• [EXERCISE DESCRIPTION]:
Do not include the pictures; repeat the rest of the data exactly.

• [SOURCE MATERIAL]:
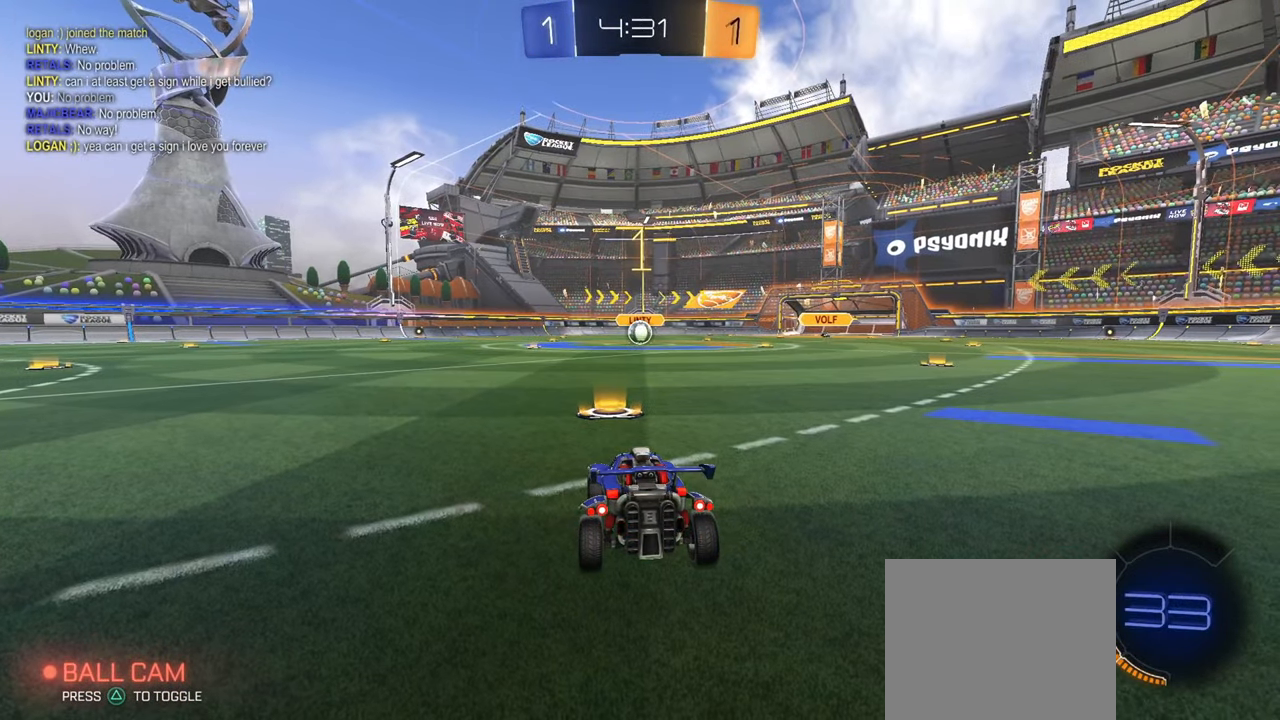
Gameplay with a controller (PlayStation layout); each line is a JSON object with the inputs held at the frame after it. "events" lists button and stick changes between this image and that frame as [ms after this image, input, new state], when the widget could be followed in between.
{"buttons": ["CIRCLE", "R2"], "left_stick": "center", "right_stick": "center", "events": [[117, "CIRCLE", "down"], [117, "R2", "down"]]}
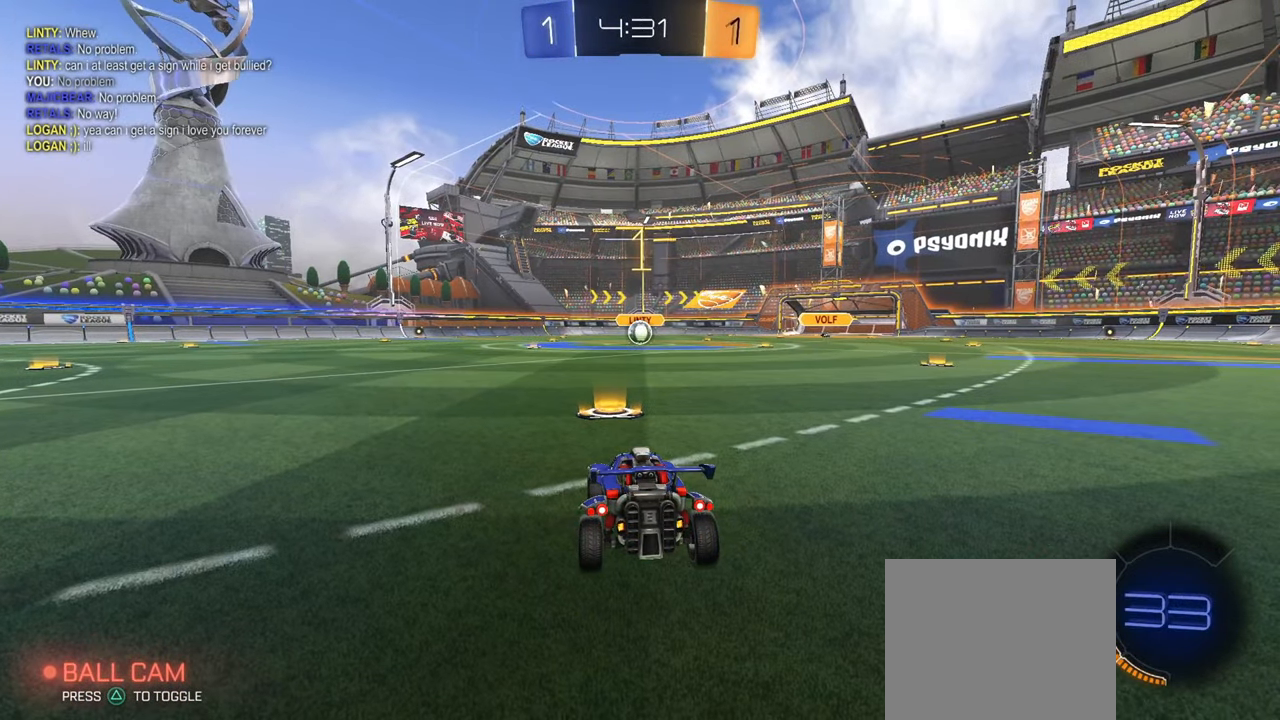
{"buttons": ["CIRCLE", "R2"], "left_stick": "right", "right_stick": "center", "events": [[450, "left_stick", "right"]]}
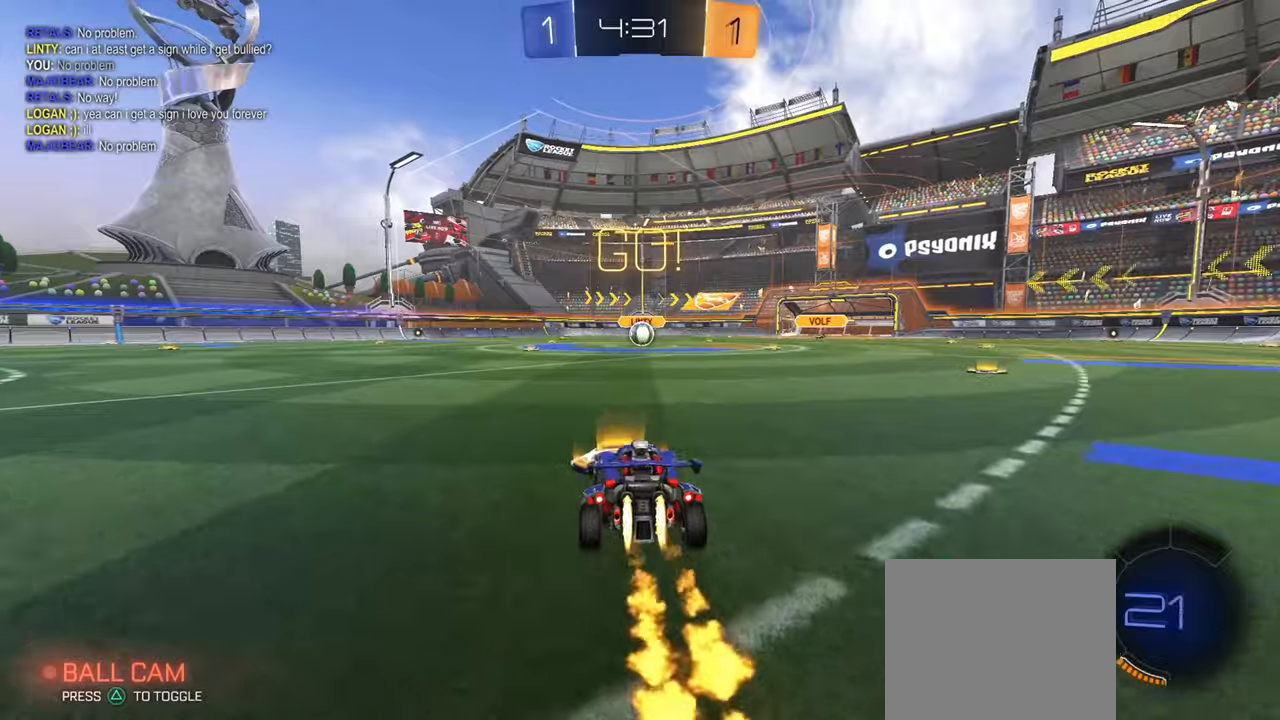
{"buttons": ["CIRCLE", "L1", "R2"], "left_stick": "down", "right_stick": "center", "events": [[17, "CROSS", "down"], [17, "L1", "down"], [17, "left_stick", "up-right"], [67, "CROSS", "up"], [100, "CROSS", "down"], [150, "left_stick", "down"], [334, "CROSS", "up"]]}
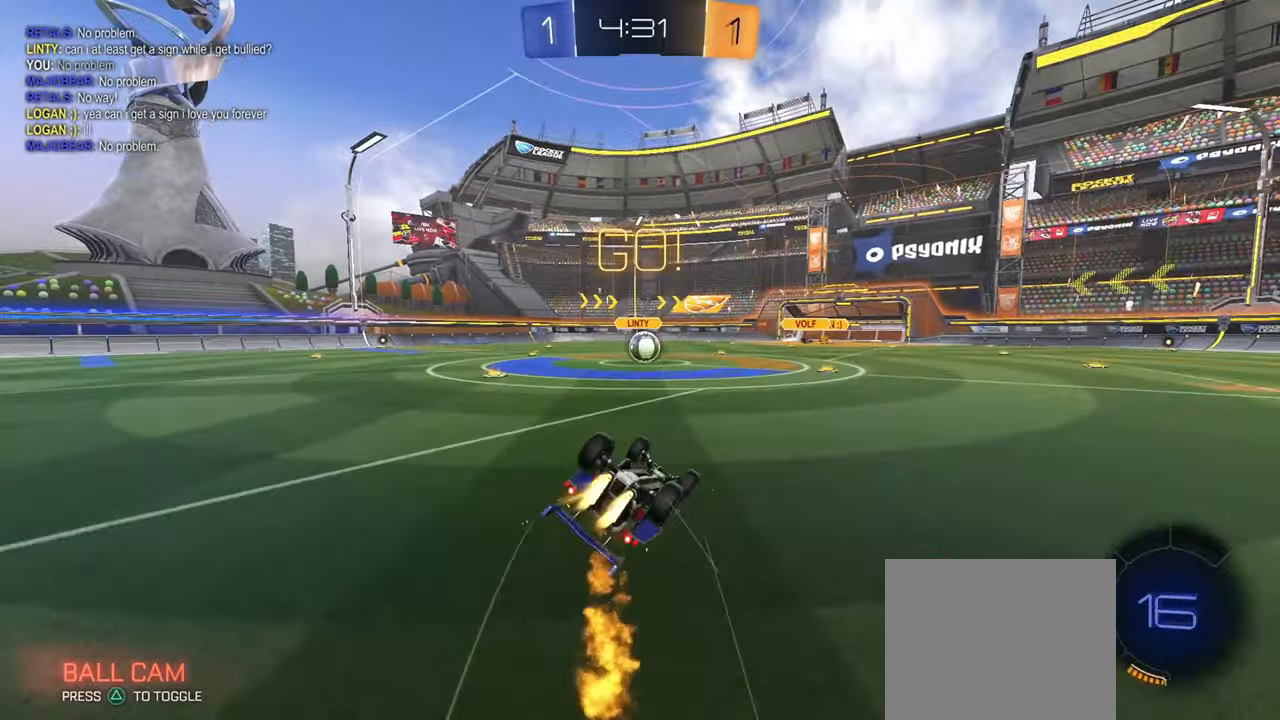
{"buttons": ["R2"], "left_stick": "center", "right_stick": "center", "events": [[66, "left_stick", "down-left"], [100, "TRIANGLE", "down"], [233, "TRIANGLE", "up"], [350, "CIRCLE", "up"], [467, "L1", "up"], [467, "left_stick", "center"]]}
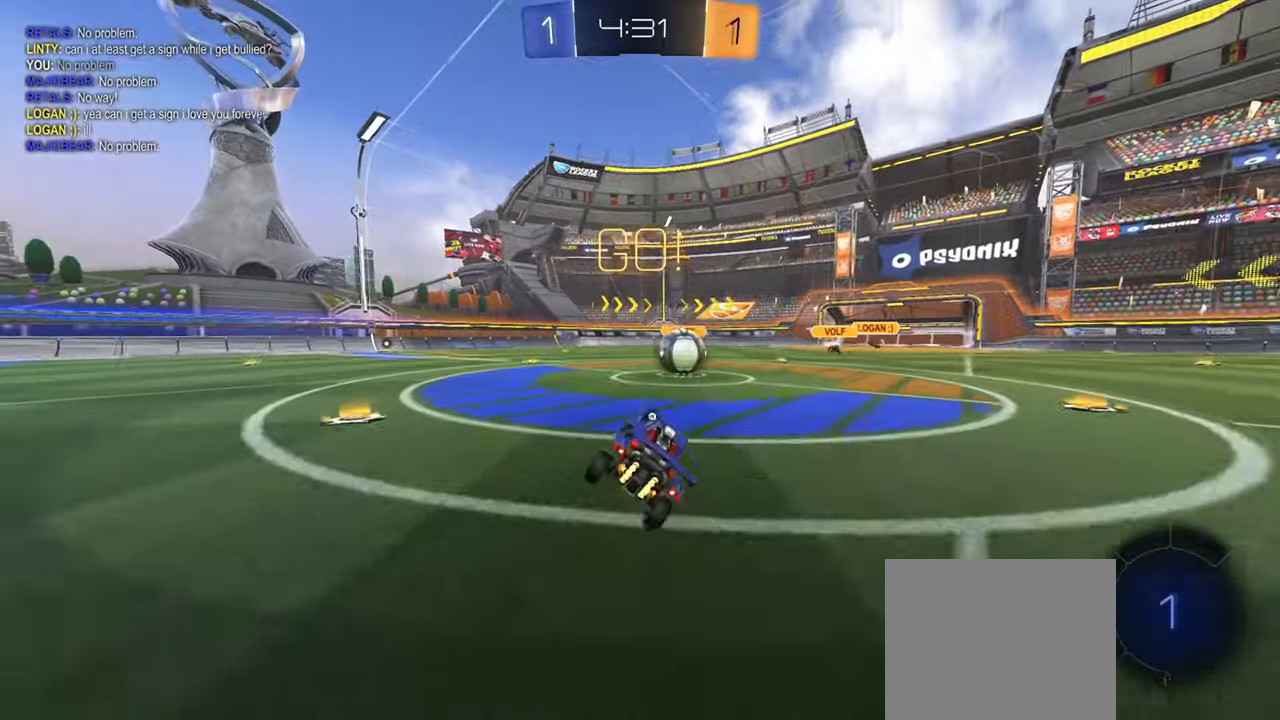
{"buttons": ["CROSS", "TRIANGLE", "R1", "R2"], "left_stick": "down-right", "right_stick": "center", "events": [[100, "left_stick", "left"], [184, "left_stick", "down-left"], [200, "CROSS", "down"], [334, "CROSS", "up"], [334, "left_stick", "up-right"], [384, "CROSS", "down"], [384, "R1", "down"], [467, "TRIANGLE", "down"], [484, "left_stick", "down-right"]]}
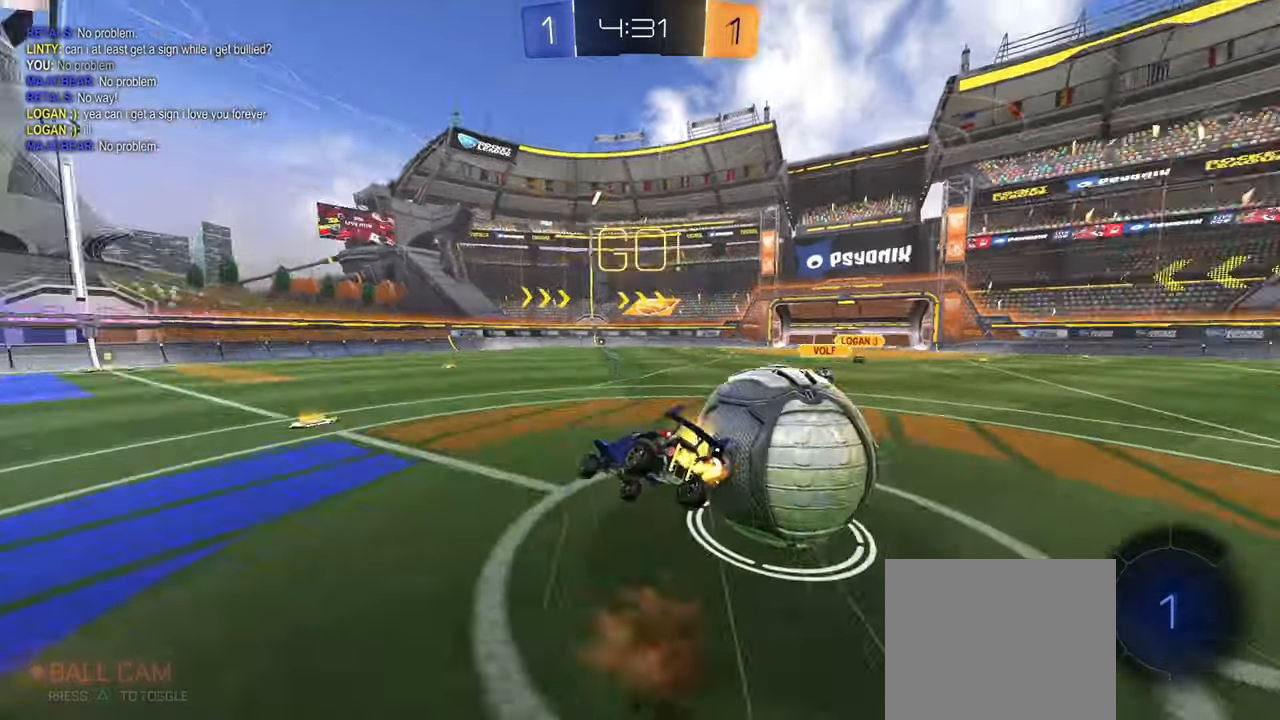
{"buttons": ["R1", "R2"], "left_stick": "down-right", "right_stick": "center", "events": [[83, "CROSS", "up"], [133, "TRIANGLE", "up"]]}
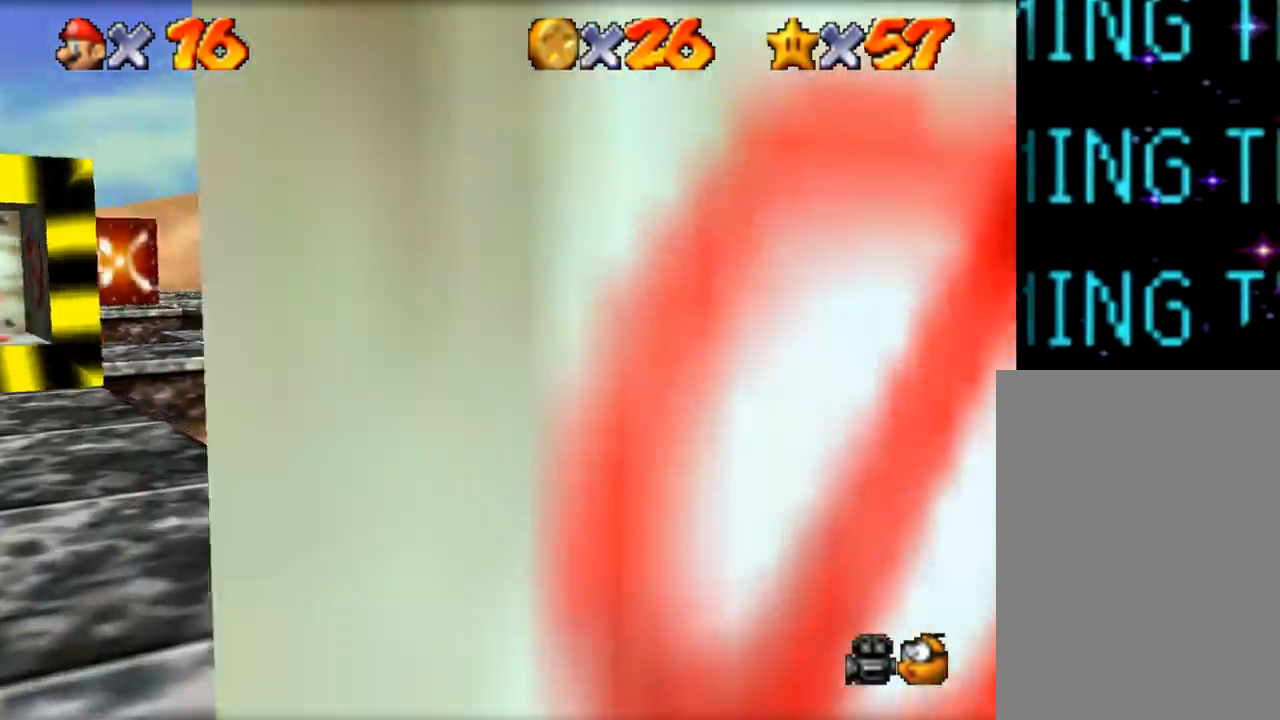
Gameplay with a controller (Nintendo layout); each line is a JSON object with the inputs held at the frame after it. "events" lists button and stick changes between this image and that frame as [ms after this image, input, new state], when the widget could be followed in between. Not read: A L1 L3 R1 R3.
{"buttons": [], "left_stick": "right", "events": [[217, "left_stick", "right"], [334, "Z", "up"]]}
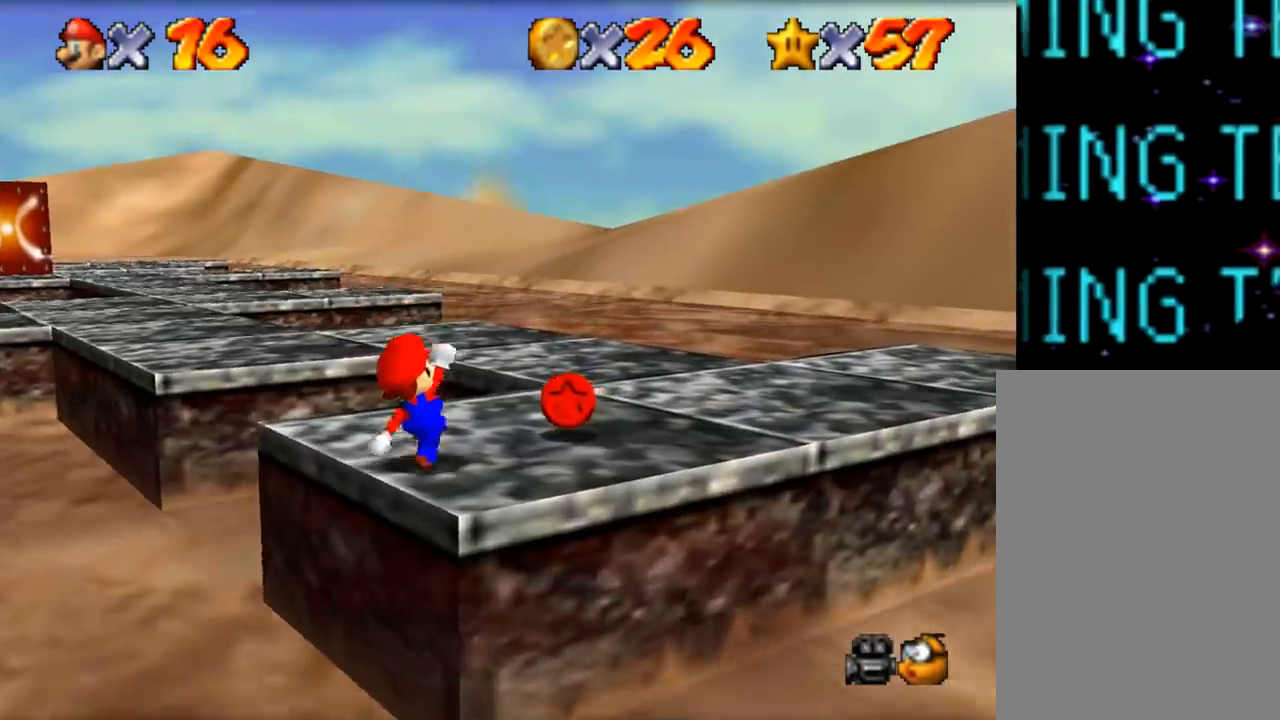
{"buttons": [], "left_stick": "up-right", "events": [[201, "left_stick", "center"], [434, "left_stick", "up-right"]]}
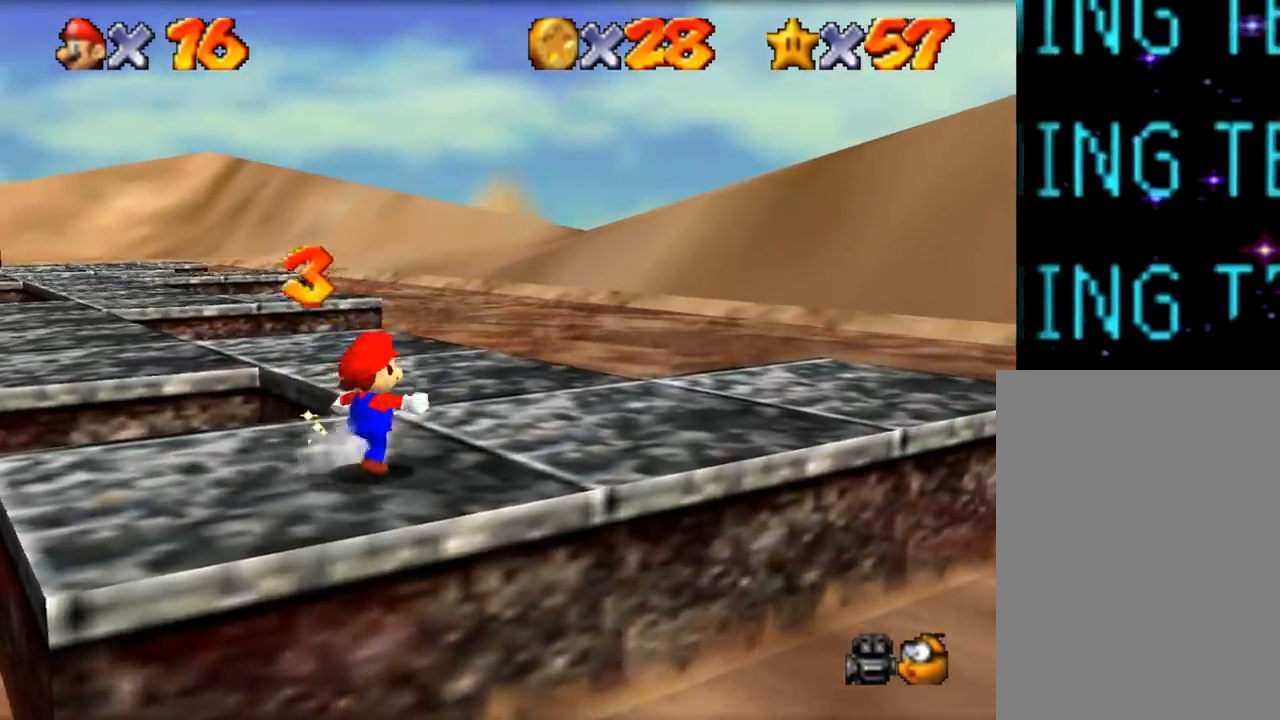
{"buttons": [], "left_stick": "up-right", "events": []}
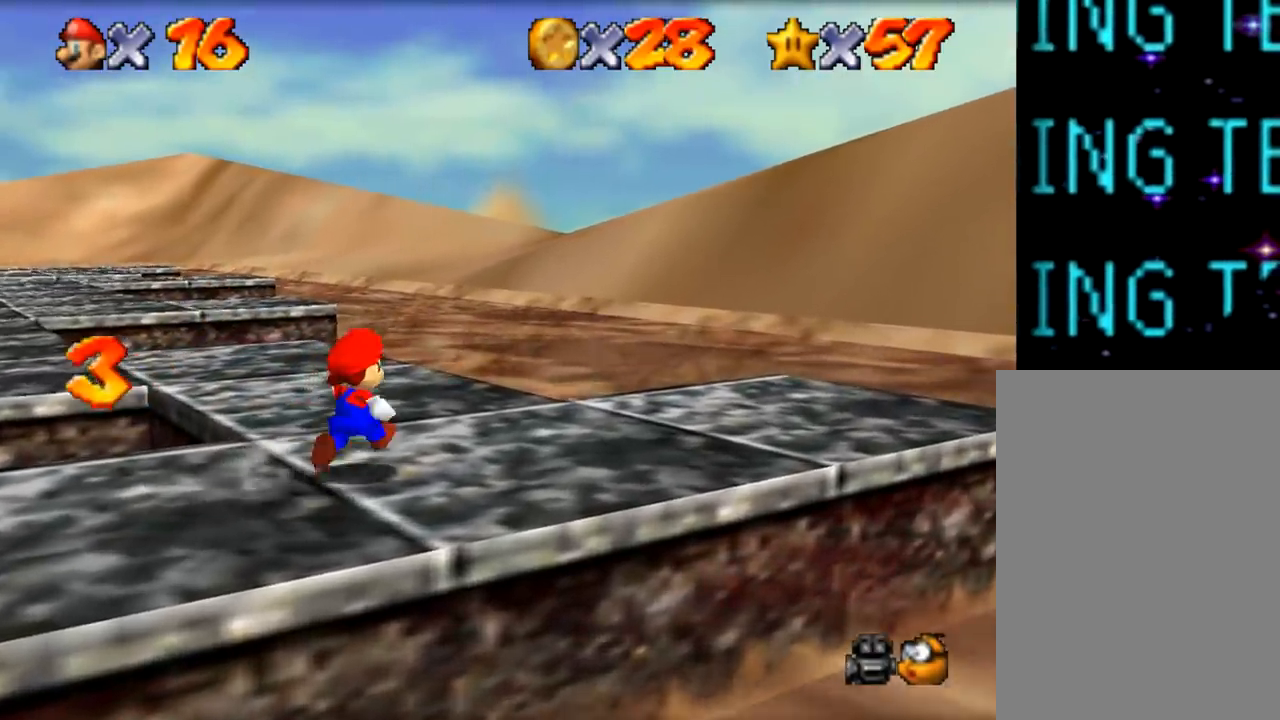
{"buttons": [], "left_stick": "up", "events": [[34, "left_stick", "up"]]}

• [RESPONSE FOR THIS EXERCISE]:
Gameplay with a controller (PlayStation layout); each line is a JSON object with the inputs held at the frame after it. "events" lists button and stick changes between this image and that frame as [ms after this image, input, new state], when the widget could be followed in between.
{"buttons": ["CIRCLE", "R2"], "left_stick": "center", "right_stick": "center", "events": [[117, "CIRCLE", "down"], [117, "R2", "down"]]}
{"buttons": ["CIRCLE", "R2"], "left_stick": "right", "right_stick": "center", "events": [[450, "left_stick", "right"]]}
{"buttons": ["CIRCLE", "L1", "R2"], "left_stick": "down", "right_stick": "center", "events": [[17, "CROSS", "down"], [17, "L1", "down"], [17, "left_stick", "up-right"], [67, "CROSS", "up"], [100, "CROSS", "down"], [150, "left_stick", "down"], [334, "CROSS", "up"]]}
{"buttons": ["R2"], "left_stick": "center", "right_stick": "center", "events": [[66, "left_stick", "down-left"], [100, "TRIANGLE", "down"], [233, "TRIANGLE", "up"], [350, "CIRCLE", "up"], [467, "L1", "up"], [467, "left_stick", "center"]]}
{"buttons": ["CROSS", "TRIANGLE", "R1", "R2"], "left_stick": "down-right", "right_stick": "center", "events": [[100, "left_stick", "left"], [184, "left_stick", "down-left"], [200, "CROSS", "down"], [334, "CROSS", "up"], [334, "left_stick", "up-right"], [384, "CROSS", "down"], [384, "R1", "down"], [467, "TRIANGLE", "down"], [484, "left_stick", "down-right"]]}
{"buttons": ["R1", "R2"], "left_stick": "down-right", "right_stick": "center", "events": [[83, "CROSS", "up"], [133, "TRIANGLE", "up"]]}
Gameplay with a controller (Nintendo layout); each line is a JSON object with the inputs held at the frame after it. "events" lists button and stick changes between this image and that frame as [ms after this image, input, new state], when the widget could be followed in between. Not read: A L1 L3 R1 R3.
{"buttons": [], "left_stick": "right", "events": [[217, "left_stick", "right"], [334, "Z", "up"]]}
{"buttons": [], "left_stick": "up-right", "events": [[201, "left_stick", "center"], [434, "left_stick", "up-right"]]}
{"buttons": [], "left_stick": "up-right", "events": []}
{"buttons": [], "left_stick": "up", "events": [[34, "left_stick", "up"]]}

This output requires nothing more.